Zum ersten Mal in seinem Vampirleben scheute er davor zurück, eine Entscheidung über Leben und Tod zu treffen. Und er verstand nicht, warum.
"Ich übernehme die Verwandlung gerne für dich bei Siti. Dann kannst du sie danach pflegen." Um Sergejs Lippen zuckte ein ratloses Lächeln auf, aber verschwand dann wieder. Er wusste, dass er sich schnell entscheiden musste und scheute dennoch davor zurück.

1 Kommentar:

  1. Die Vampire wissen ja wohl schon eher mehr über die Gesundheit, allein aufgrund ihrer langen Erfahrung im zusehen bei Krankheiten.

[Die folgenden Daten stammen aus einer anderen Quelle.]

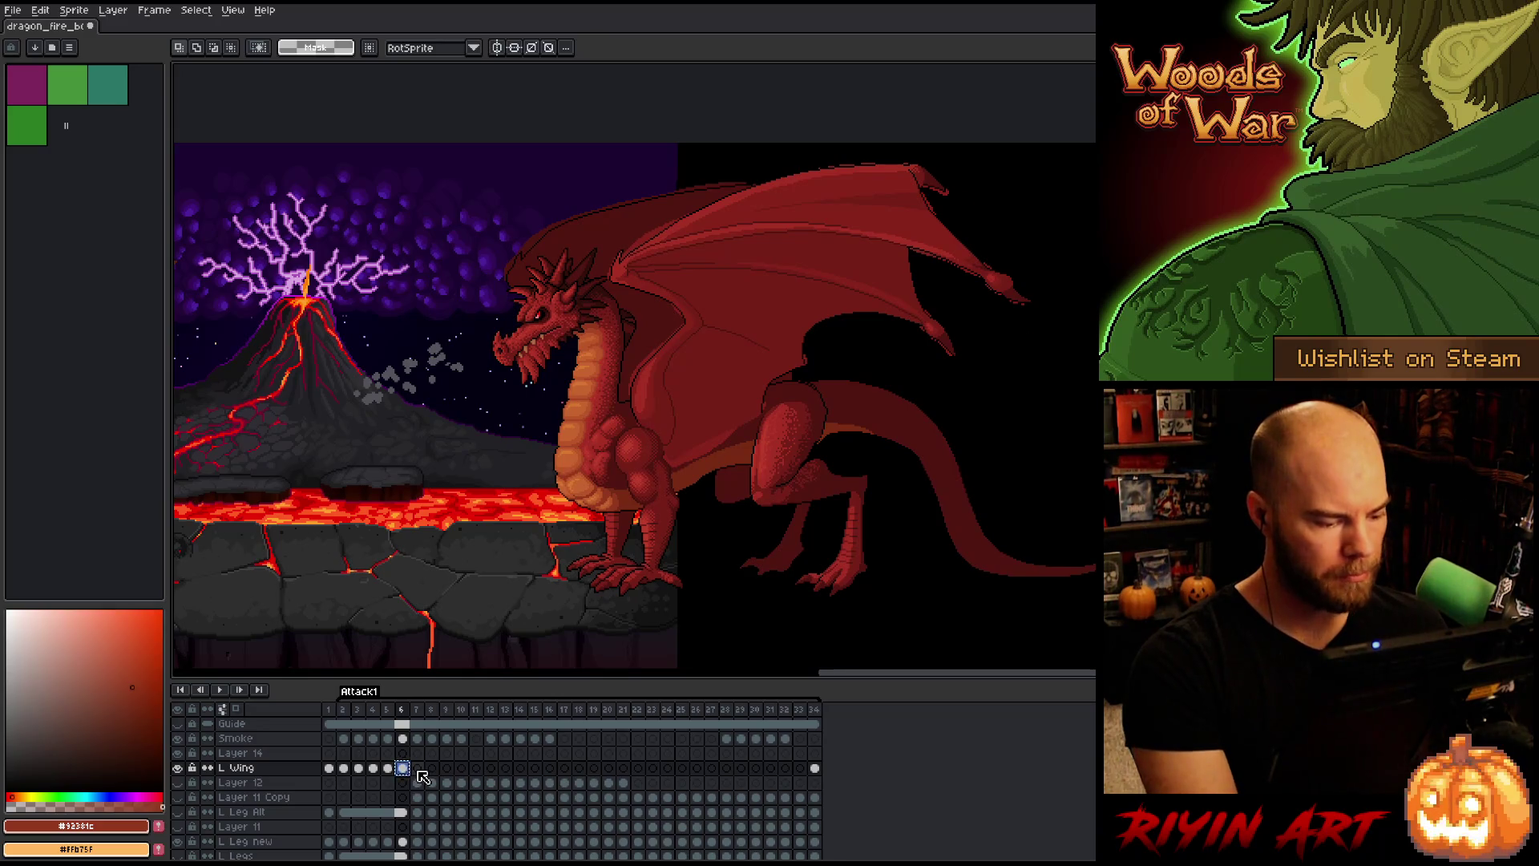
{"action": "left_click", "coordinate": [417, 769]}
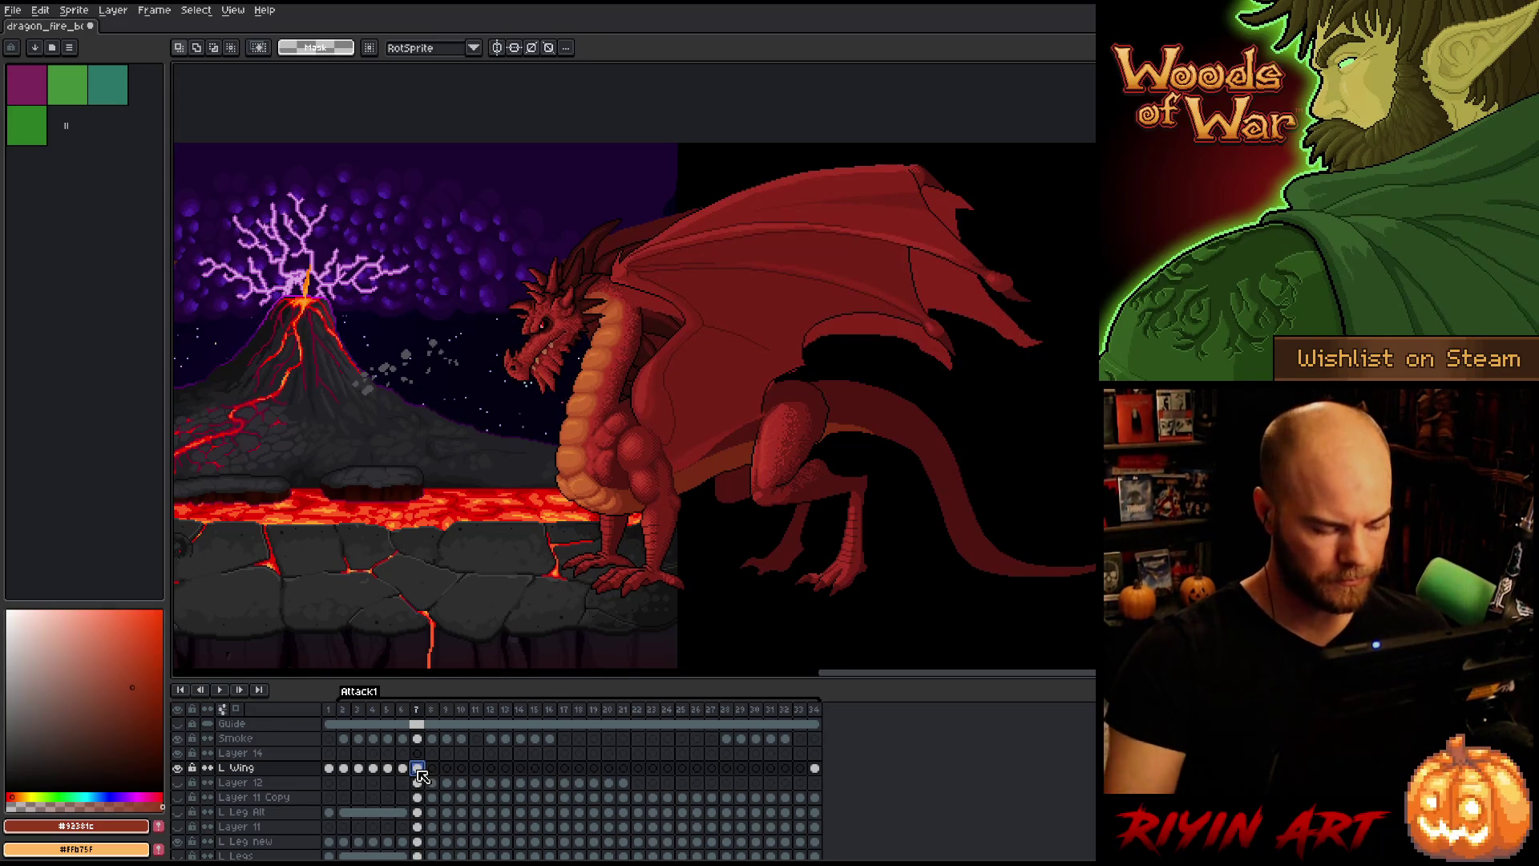
{"action": "left_click", "coordinate": [178, 768]}
{"action": "left_click", "coordinate": [178, 768]}
{"action": "left_click", "coordinate": [178, 768]}
{"action": "left_click", "coordinate": [178, 768]}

    Aber auch sie stehen hier hilflos vor der Frage, wie man sicher mit der Pest fertig wird, und das obwohl ihnen doch ein so mächtiges Mittel zur Verfügung steht.

    Ich bin ja gespannt, ob das Mädchen einer Verwandlung zustimmt. Wie Anya dereinst hat auch sie vermutlich nicht wirklich die Wahl. Und selbst wenn sie sie hat, hat sie ja keine Ahnung, was es bedeuten kann und wird, wenn sie diesen Weg beschreitet.

    Alles was sie kennt ist zwei Herren, die halt vor allem nachts ausgehen. Sie hat keine Ahnung vom Töten, vom Jagen vom Trinken und auch nicht von dem, was sonst noch dazu gehört.

    Armes Mädchen....

    Und warum hier zurückgeschreckt wird vor der Entscheidung ist doch klar. Zum ersten Mal ist echte Zuneigung im Spiel. Und vor allem vermutlich auch Gegenliebe!